- Task requirements:
1. In the text on competition and sandlot baseball, what nickname did the brothers sometimes give David?
2. Carry on the text on competition and sandlot baseball from the point where it stops.

- Document text:

---

When you regard life as a struggle for dominance over your fellows rather than a call for collaboration with them, you deceive yourself, distort reality and end in ashes – then frantically search for who you can plausibly blame for the ashes. Competition is good. In fact, it is the primary means by which we become better. So how do you make competition into an exercise in refining and purifying yourself rather than a destructive struggle for mere dominance? The blueprint is in healthy family relationships.
When I was young two of my brothers and I loved baseball. In summertime, we would organize sandlot games and often play from dawn till dark. My brother, Jerry, was a superb pitcher, a good hitter, average fielder and, though not particularly fast, quite deceptive on the base paths. My brother David was a superb fielder, fast and deceptive on the base paths, and a solid contact hitter. I was a superb hitter, sub-mediocre fielder, slow as sludge, and an average pitcher. When we played on the same team if you put me at shortstop, David pitching and Jerry batting clean-up, we would have been quite mediocre. But we had clarity, so Jerry would pitch, David play short or center and I would bat clean-up. That array was quite formidable in the neighborhood. We also relished each other’s skills and accomplishments, even when they came at our own expense. When I hit a home run off a tough pitch from Jerry, he would savor my accomplishment as lovingly as I would. I was very tough to strike out, but Jerry knew I had trouble with low inside sliders. When he was hot, he could pound it there relentlessly. He struck me out more than all other pitchers combined, How could you not admire that? We sometimes called David “Little Brooks” after Orioles third baseman, Brooks Robinson. David is the best fielder I have ever seen outside a major league ballpark. People would smoke a ball yards from him and – with a dive and a cloud of dust, he would have it and toss you out. Frustration from the hitter almost always gave way to astonished admiration at the elegant grace that had just robbed him of a hit.

---

[Data entries]
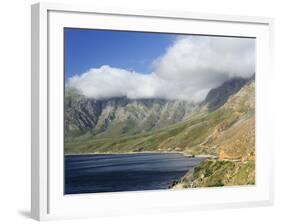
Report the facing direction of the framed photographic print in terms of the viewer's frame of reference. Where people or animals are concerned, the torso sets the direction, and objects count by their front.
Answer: facing the viewer and to the right of the viewer
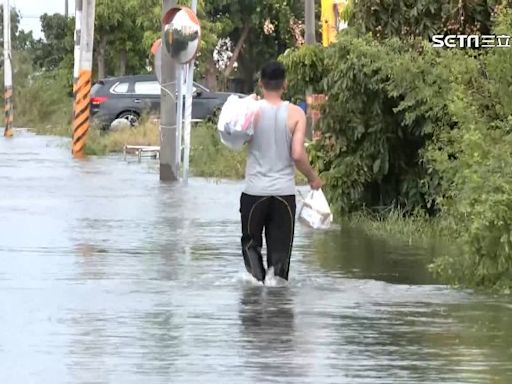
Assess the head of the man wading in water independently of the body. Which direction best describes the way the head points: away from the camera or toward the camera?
away from the camera

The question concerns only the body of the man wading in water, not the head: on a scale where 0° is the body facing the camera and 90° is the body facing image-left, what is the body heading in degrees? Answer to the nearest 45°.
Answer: approximately 180°

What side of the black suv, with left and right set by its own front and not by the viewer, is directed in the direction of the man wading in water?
right

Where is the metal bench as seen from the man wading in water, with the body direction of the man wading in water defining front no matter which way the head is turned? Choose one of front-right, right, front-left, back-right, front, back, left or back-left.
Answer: front

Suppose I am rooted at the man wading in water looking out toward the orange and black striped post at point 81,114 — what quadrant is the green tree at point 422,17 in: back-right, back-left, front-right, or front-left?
front-right

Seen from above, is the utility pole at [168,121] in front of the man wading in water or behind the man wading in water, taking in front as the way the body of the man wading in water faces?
in front

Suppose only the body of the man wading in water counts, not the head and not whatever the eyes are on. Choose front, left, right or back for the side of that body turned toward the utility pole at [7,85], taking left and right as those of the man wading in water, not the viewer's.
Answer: front

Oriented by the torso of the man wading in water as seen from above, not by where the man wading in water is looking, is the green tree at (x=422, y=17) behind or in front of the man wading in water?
in front

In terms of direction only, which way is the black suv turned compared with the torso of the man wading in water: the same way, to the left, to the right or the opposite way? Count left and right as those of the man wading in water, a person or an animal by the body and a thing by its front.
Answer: to the right

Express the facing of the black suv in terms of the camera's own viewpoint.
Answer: facing to the right of the viewer

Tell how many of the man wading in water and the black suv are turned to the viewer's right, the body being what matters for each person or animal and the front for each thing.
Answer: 1

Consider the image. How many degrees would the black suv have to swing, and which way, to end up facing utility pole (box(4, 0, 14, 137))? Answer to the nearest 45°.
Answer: approximately 135° to its right
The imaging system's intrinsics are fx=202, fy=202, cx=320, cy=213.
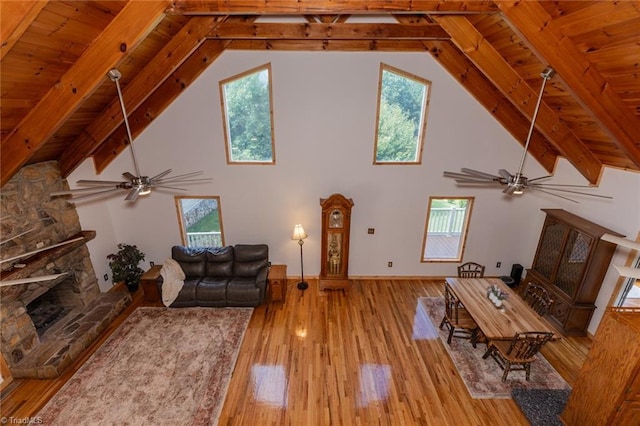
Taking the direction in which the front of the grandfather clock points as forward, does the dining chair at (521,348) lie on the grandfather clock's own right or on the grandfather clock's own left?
on the grandfather clock's own left

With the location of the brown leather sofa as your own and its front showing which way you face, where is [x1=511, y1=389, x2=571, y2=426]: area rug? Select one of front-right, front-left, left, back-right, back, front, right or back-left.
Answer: front-left

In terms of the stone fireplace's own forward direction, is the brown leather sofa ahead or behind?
ahead

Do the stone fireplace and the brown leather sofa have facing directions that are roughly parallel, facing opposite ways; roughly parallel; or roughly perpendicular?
roughly perpendicular

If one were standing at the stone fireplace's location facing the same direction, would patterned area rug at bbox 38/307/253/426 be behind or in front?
in front

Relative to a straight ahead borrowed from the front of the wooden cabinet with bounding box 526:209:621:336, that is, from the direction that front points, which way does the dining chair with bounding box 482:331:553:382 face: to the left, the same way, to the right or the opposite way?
to the right

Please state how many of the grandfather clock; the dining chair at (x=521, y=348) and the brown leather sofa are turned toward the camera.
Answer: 2

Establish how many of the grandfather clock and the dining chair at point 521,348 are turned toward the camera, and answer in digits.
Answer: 1

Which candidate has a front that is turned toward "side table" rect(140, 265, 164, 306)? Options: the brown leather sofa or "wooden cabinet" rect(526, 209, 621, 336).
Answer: the wooden cabinet

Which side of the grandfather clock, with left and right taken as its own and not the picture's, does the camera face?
front

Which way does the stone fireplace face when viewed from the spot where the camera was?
facing the viewer and to the right of the viewer

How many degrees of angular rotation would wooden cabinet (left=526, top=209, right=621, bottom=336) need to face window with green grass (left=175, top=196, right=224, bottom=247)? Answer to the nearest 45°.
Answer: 0° — it already faces it

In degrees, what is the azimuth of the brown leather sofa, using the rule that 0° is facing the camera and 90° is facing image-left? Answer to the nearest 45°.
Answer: approximately 0°

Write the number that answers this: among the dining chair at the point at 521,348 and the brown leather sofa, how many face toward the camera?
1

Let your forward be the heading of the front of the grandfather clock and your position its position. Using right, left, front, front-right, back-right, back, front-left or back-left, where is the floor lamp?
right

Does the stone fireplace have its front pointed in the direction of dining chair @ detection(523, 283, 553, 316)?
yes
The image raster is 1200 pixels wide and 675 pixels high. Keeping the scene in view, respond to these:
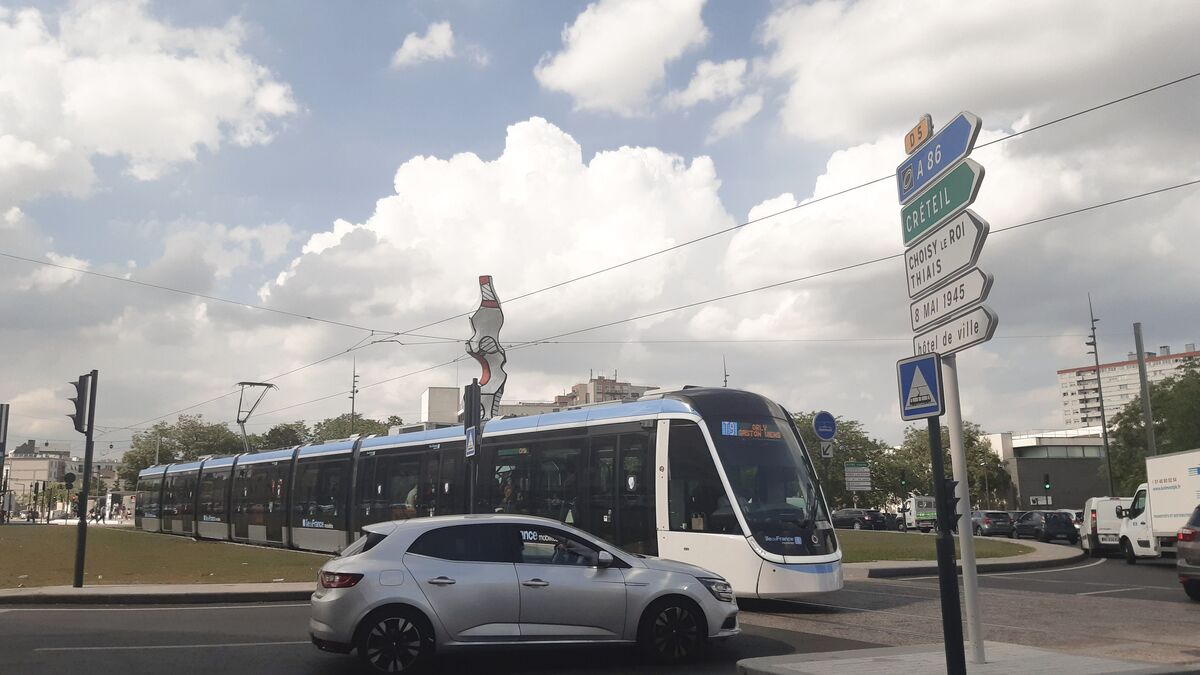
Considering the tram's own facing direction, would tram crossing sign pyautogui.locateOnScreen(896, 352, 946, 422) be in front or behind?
in front

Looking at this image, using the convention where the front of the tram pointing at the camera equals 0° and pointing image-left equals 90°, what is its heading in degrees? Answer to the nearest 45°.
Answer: approximately 315°

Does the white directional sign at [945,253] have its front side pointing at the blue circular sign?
no

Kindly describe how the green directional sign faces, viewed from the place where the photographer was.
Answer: facing the viewer and to the left of the viewer

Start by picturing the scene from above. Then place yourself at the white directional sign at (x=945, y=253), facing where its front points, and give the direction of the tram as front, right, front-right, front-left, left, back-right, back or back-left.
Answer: right

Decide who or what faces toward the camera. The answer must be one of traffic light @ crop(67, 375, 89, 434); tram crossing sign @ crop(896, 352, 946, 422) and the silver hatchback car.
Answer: the tram crossing sign

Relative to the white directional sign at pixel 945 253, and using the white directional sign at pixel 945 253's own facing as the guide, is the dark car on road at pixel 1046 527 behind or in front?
behind

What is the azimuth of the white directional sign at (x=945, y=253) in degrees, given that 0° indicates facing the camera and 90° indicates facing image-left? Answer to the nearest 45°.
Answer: approximately 45°

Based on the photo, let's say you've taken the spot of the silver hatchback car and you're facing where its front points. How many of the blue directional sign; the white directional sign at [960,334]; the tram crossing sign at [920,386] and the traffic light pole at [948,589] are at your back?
0

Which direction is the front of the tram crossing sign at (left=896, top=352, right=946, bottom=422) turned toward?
toward the camera

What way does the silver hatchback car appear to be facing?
to the viewer's right

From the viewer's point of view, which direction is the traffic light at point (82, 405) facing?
to the viewer's left
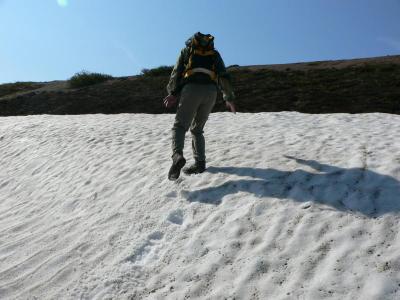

---

- Answers by item:
1. "Little Brooks," after Orioles third baseman Brooks Robinson.

2.
In a healthy family the achievement of one member does not diminish the others. It lifts them all up. The failure of one member is not cause for glee that you now have a leg up on the competition: it is cause for sorrow and an outreached hand of help. This does not mean that, if a family member embarks on a relentlessly self-destructive course you must go there with them in support. That would just be to enable disorder. Sometimes in even the healthiest of families, you must withdraw for a time from one you love, lest you enable their disorder or begin to participate in it. But even then it is not their destruction that you long for. Rather, you pray ardently for their reclamation, for their return to the fellowship of the family table. Even when you have to shut the door against their disorder, you do not permanently lock it against them. When you have no influence on their course and cannot even safely be in their presence, your prayers are a candle in the window that may one day be a beacon in darkness to guide them back home.
Most people have family members that they grieve for but cannot help just yet. Your grief, your love is what God feels for all of us, His children, who separate ourselves from His love. When you begin to treat all men as you would treat your natural family members at your best, you begin to participate in the very interior life of God. In fact, that is one of the reasons God set up natural family relations as He did – so we would know how to properly treat each other, the spiritual siblings of His family.